* **Work order**
Filter the entries for the string "root". Copy each line that has it.

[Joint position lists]
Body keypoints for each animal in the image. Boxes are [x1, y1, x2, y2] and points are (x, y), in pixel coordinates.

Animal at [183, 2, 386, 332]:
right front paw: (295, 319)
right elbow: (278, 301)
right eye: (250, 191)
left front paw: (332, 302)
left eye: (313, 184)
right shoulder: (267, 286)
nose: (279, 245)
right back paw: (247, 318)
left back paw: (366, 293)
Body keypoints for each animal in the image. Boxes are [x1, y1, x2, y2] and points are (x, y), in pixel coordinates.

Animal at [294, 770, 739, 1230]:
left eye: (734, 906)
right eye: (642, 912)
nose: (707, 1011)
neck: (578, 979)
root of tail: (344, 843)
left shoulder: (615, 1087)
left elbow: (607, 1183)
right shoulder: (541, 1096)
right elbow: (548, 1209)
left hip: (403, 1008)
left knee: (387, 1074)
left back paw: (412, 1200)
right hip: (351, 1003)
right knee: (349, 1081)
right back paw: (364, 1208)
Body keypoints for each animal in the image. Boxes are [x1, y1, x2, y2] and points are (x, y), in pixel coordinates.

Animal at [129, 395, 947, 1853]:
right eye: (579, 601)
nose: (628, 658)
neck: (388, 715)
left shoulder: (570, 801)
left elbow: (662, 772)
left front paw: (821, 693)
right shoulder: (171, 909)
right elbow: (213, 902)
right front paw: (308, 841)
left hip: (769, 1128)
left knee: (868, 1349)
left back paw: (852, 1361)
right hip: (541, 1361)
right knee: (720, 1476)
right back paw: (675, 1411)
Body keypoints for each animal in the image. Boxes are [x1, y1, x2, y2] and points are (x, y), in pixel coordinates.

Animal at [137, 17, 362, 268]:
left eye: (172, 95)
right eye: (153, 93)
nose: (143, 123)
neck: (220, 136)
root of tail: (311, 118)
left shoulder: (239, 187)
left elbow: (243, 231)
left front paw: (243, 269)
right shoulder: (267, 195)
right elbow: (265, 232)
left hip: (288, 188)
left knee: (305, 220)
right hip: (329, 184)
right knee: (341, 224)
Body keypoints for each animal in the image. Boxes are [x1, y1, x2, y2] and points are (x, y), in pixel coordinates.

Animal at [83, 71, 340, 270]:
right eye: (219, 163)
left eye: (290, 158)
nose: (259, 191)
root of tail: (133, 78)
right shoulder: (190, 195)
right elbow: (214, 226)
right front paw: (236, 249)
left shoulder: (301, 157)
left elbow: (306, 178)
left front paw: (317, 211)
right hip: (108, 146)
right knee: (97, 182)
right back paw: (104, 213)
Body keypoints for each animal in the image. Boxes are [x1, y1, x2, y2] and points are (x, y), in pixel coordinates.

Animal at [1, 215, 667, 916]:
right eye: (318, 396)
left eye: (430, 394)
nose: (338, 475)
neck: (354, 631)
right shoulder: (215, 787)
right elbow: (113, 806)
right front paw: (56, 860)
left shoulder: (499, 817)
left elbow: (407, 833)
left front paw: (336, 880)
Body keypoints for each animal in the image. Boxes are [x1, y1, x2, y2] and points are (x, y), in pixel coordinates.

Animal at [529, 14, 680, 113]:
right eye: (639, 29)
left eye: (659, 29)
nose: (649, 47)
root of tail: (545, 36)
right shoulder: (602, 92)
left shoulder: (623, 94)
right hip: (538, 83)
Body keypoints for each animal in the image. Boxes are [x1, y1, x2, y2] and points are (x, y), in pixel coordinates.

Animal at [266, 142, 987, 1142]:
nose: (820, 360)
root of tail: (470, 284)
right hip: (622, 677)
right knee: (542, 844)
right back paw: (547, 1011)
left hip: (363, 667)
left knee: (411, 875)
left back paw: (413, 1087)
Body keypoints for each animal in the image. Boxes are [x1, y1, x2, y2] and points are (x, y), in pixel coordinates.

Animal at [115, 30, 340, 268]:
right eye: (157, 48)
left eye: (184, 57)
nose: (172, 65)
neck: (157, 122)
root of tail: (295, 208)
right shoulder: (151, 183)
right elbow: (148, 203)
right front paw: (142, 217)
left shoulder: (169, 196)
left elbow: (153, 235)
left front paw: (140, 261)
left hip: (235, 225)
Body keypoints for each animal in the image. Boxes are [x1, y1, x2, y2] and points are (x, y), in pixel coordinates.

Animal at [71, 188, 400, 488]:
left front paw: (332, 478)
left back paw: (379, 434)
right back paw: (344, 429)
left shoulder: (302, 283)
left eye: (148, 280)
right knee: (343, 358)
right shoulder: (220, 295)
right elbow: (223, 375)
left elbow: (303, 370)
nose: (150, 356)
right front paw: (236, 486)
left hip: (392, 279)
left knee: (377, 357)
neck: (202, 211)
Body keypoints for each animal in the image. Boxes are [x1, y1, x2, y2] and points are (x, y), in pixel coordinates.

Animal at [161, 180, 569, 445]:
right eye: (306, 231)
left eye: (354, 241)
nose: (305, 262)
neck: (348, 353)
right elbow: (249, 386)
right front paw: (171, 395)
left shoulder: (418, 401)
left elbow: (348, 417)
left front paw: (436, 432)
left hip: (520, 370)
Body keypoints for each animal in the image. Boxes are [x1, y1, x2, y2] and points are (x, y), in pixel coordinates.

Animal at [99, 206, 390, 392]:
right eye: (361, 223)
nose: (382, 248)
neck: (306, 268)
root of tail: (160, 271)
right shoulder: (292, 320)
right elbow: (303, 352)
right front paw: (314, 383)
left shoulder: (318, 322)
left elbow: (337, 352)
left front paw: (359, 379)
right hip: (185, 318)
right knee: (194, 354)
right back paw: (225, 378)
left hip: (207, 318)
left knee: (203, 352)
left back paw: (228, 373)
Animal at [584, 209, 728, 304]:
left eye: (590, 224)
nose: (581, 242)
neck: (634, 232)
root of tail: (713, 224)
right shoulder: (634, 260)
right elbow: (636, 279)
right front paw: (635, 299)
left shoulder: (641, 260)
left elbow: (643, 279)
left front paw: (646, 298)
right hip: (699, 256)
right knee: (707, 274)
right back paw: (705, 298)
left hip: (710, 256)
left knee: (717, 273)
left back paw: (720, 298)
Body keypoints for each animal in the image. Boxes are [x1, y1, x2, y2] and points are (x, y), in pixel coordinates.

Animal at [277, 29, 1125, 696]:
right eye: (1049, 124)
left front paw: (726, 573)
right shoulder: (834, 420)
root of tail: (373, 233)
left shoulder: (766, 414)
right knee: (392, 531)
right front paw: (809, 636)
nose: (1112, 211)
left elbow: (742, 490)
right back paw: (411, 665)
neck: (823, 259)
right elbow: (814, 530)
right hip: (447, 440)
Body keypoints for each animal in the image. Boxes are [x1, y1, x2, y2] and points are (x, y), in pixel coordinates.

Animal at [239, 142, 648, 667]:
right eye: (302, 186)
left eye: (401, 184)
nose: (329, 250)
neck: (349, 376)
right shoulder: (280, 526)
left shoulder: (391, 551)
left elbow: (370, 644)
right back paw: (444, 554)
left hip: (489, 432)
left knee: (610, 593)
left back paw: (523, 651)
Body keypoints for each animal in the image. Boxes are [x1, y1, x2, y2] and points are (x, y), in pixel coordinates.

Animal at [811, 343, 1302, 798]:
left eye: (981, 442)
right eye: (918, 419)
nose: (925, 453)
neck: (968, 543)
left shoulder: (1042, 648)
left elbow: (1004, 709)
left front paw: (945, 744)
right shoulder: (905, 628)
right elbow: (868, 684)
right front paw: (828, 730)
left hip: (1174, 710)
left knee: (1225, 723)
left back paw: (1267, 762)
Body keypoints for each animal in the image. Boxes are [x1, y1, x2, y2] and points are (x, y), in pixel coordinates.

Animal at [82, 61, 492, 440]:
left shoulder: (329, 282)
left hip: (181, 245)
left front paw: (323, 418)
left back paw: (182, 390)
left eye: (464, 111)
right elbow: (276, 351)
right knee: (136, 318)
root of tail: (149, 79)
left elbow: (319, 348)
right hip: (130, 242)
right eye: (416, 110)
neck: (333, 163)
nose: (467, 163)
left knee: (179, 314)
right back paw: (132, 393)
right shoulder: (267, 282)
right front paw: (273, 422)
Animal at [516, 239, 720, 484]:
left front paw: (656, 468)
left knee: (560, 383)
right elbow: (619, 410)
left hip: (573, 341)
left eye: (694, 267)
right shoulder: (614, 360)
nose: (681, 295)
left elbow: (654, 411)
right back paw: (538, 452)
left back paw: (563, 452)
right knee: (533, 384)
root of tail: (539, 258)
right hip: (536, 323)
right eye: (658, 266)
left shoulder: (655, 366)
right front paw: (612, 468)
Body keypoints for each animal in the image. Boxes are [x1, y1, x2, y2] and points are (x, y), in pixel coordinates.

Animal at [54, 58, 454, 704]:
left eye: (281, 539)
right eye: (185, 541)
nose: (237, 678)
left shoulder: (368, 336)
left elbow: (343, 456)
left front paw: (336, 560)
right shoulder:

* **Answer**
root of tail: (344, 843)
root of tail: (311, 118)
root of tail: (133, 78)
root of tail: (545, 36)
root of tail: (470, 284)
root of tail: (295, 208)
root of tail: (160, 271)
root of tail: (713, 224)
root of tail: (373, 233)
root of tail: (149, 79)
root of tail: (539, 258)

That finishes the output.